§ Task description:
Where the string "right" appears in a line of the data, show that line.

..........

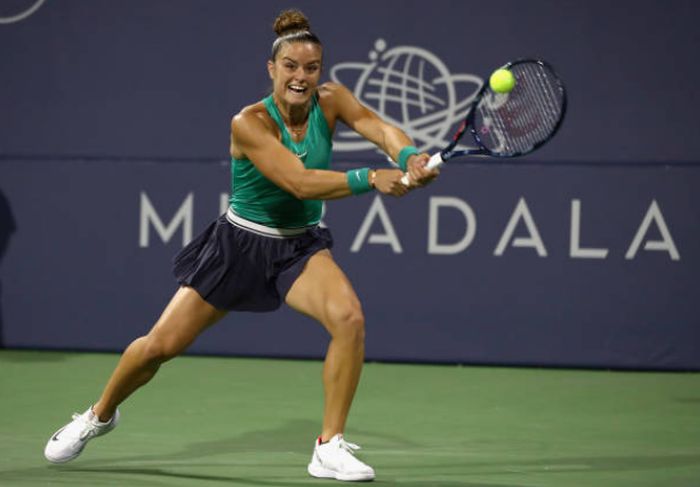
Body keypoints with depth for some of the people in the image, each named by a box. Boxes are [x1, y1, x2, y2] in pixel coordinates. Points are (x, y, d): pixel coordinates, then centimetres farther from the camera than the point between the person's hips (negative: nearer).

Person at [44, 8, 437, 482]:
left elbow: (380, 127, -27)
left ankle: (330, 447, -15)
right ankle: (100, 414, 32)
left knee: (349, 318, -27)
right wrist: (371, 178, -47)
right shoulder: (249, 124, -22)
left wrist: (409, 155, -49)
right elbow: (299, 182, -35)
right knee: (160, 345, 1)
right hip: (240, 244, -2)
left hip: (301, 247, 2)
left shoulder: (331, 101, -10)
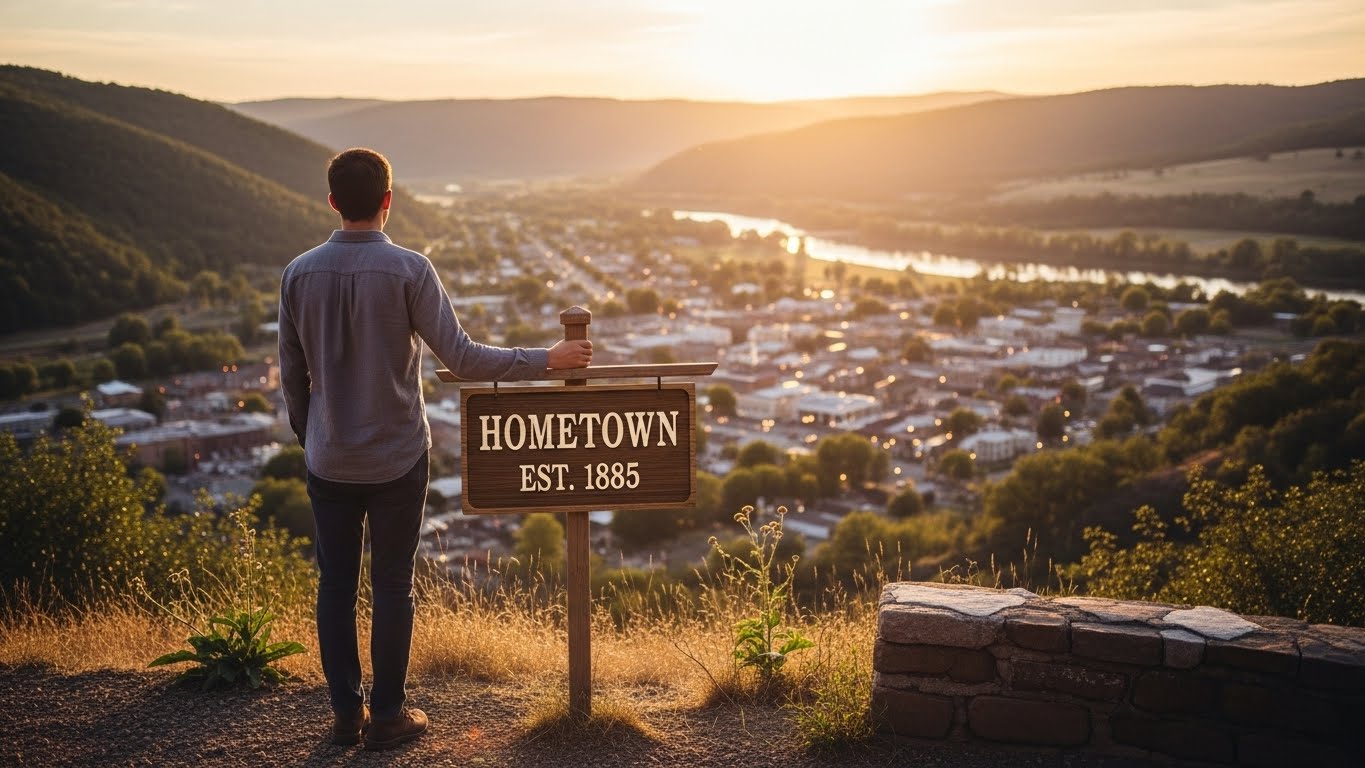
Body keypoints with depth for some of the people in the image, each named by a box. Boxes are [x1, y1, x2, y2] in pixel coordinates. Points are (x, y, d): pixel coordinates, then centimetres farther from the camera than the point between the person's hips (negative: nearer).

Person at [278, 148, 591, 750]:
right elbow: (462, 358, -16)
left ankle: (345, 713, 21)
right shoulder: (408, 270, -14)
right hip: (396, 458, -3)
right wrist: (547, 359, -8)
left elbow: (291, 374, 5)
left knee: (336, 583, 12)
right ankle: (387, 716, 16)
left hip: (329, 461, 3)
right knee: (392, 586, 8)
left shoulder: (299, 274, -2)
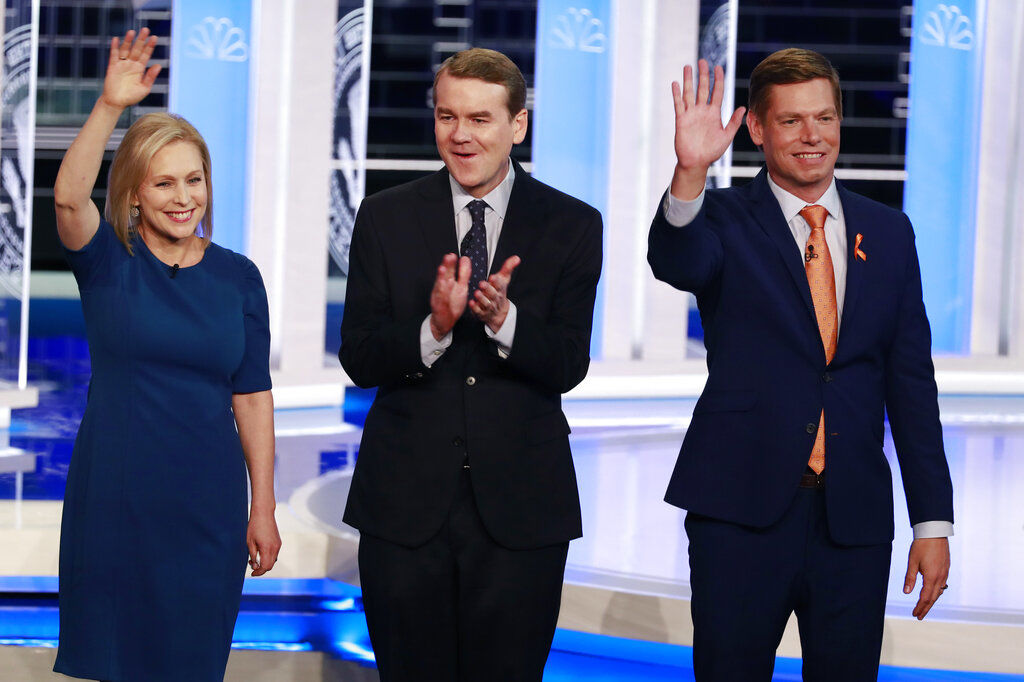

..........

§ Task solution:
right ankle: (100, 414, 32)
right wrist: (371, 178, -47)
right shoulder: (249, 124, -22)
right elbow: (299, 182, -35)
right knee: (160, 345, 1)
right hip: (240, 244, -2)
right elbow: (462, 358, -16)
right shoulder: (408, 270, -14)
right hip: (396, 458, -3)
right wrist: (547, 359, -8)
right ankle: (387, 716, 16)
right knee: (392, 586, 8)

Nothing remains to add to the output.